Supposing I have an $n^{th}$-order polynomial curve $$y = \sum_{i=0}^n c_ix^i$$ and an $n^{th}$-order polynomial surface $$z = \sum_{i,j\in\mathbb{Z}^+\!,\ i+j=n} c_{ij}x^iy^j.$$ Now suppose that in each case, I want to transform the graphs of the functions by first rotating each graph with a rotation matrix $\mathbf{R}$ (planar rotation about the origin in $\mathbb{R}^2$, and rotation about some arbitrary axis through the origin in $\mathbb{R}^3$) and then translating by a displacement vector $\mathbf{d}$. How can I determine the implicit functions $C(x,y)$ and $S(x,y,z)$ such that the transformed curve and surface are defined by the zero level-sets $C(x,y)=0$ and $S(x,y,z)=0$, respectively?
$\textbf{Edit}$: if it's not convenient to do this for the general case of an $n^{th}$-order polynomial, I am particularly interested in the cases when $n=2$ and $n=4$.
Expand $$\begin{pmatrix}x\\y\end{pmatrix}=R\begin{pmatrix}u\\v\end{pmatrix}+t$$
and plug in
$$y -\sum_{i=0}^n c_ix^i=0.$$
Now you have an implicit equation in $u,v$.
Similar in 3D.
######
• [Your goal]: Output the stretch of the thread on transforming polynomial curves and surfaces from "Supposing I have" through "when $n=2$ and $n=4$.", copied word for word.

Stored items
######
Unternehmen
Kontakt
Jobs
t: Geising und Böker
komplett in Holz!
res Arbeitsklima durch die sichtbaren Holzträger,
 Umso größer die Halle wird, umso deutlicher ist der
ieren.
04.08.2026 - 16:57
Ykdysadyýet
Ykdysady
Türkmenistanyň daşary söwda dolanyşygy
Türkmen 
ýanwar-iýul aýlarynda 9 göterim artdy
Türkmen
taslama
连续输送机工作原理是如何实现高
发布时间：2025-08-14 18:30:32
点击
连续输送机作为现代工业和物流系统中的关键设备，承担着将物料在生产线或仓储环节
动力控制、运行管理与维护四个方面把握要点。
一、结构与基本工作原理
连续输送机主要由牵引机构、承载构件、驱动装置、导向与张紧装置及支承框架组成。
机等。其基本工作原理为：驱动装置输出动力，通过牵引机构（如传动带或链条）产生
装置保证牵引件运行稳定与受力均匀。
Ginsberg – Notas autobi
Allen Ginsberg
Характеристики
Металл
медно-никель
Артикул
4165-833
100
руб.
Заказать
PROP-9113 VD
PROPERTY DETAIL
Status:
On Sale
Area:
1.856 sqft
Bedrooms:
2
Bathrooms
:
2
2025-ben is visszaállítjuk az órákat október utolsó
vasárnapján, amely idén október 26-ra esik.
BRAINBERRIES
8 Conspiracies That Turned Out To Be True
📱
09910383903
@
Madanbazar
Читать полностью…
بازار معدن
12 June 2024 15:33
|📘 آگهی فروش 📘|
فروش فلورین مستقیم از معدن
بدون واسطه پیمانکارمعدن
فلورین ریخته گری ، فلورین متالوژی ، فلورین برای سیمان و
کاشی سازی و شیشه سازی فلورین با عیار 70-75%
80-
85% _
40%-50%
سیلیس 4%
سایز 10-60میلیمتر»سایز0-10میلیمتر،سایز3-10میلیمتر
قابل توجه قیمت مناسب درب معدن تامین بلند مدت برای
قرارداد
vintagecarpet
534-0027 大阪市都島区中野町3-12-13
######
• [Expected output]:
Supposing I have an $n^{th}$-order polynomial curve $$y = \sum_{i=0}^n c_ix^i$$ and an $n^{th}$-order polynomial surface $$z = \sum_{i,j\in\mathbb{Z}^+\!,\ i+j=n} c_{ij}x^iy^j.$$ Now suppose that in each case, I want to transform the graphs of the functions by first rotating each graph with a rotation matrix $\mathbf{R}$ (planar rotation about the origin in $\mathbb{R}^2$, and rotation about some arbitrary axis through the origin in $\mathbb{R}^3$) and then translating by a displacement vector $\mathbf{d}$. How can I determine the implicit functions $C(x,y)$ and $S(x,y,z)$ such that the transformed curve and surface are defined by the zero level-sets $C(x,y)=0$ and $S(x,y,z)=0$, respectively?
$\textbf{Edit}$: if it's not convenient to do this for the general case of an $n^{th}$-order polynomial, I am particularly interested in the cases when $n=2$ and $n=4$.